§ **WORK INSTRUCTION**
If any record holds an image, omit the image and print the rest exactly.

Excerpts from a dataset
##########
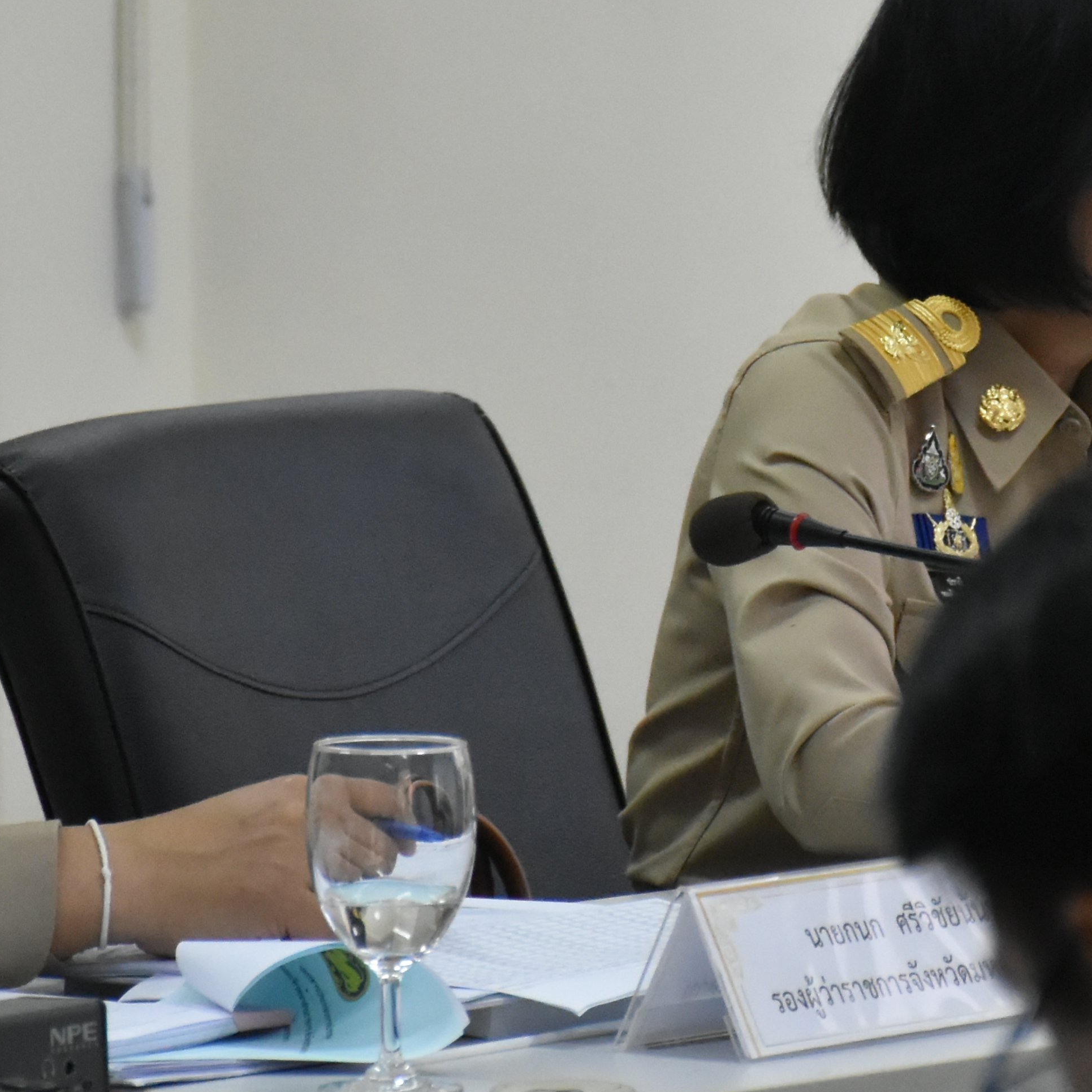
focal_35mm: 396
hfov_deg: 4.4
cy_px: 303
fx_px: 14133
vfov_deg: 4.4
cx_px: 741
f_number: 5.6
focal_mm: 100
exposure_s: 1/200
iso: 3200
##########
§ **WRITTEN SOLUTION**
focal_35mm: 396
hfov_deg: 4.4
cy_px: 303
fx_px: 14133
vfov_deg: 4.4
cx_px: 741
f_number: 5.6
focal_mm: 100
exposure_s: 1/200
iso: 3200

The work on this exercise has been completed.